Roy had refused to have anything to do with the dinner. “I had a package of moldy weenies I was going to give you to take to Josh, with my warmest disregards, but your dog ate them. I'm sure Josh could have found a place for each and every one of them.”

To the banquet, Joshua and four of his followers, Leona among them, brought a pillow-sized bundle of venison pieces, still warm, heavily wrapped in foil, which they spread across the end of one of the tables. Everyone stared at the banquet tables, awed by the amount of food in one place at one time. None of them had seen so much food since before the disaster.

“Welcome to our village,” August said to Joshua. Dora was near him, her fingers clasped over her stomach, nodding and grinning.

“It is so nice to be here, with such friendly people,” he said with his smile. He was dressed in clean khaki pants and shirt with a black necktie, his hair, as always, looking as though it had been styled ten minutes before. His followers were also neatly dressed, all of them wearing faded blue work shirts and baggy painters' pants, the white now grayed from being washed in cold streams.

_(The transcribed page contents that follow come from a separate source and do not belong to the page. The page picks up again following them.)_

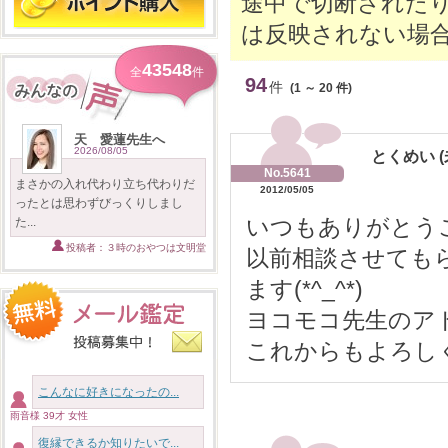
途中で切断された
は反映されない場
43548
全
件
94
件
(1 ～ 20 件)
天 愛蓮先生へ
2026/08/05
とくめい (
No.5641
まさかの入れ代わり立ち代わりだ
2012/05/05
ったとは思わずびっくりしまし
いつもありがとう
た...
投稿者：３時のおやつは文明堂
以前相談させても
ます(*^_^*)
ヨコモコ先生のア
これからもよろし
こんなに好きになったの...
雨音様 39才 女性
復縁できるか知りたいで...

“I understand that some of you may feel some distrust of me and my people, but know that we will not be offended if you do not eat of the food we have brought as an offering to the exchange of friendship.”

While the others were talking and filling their plates, Martin noticed that Charlie was sniffing a piece of venison he'd put on his plate. Then he moved near Joshua, who circled his arm around the boy's shoulders, “You put any blood on this?” Charlie asked him.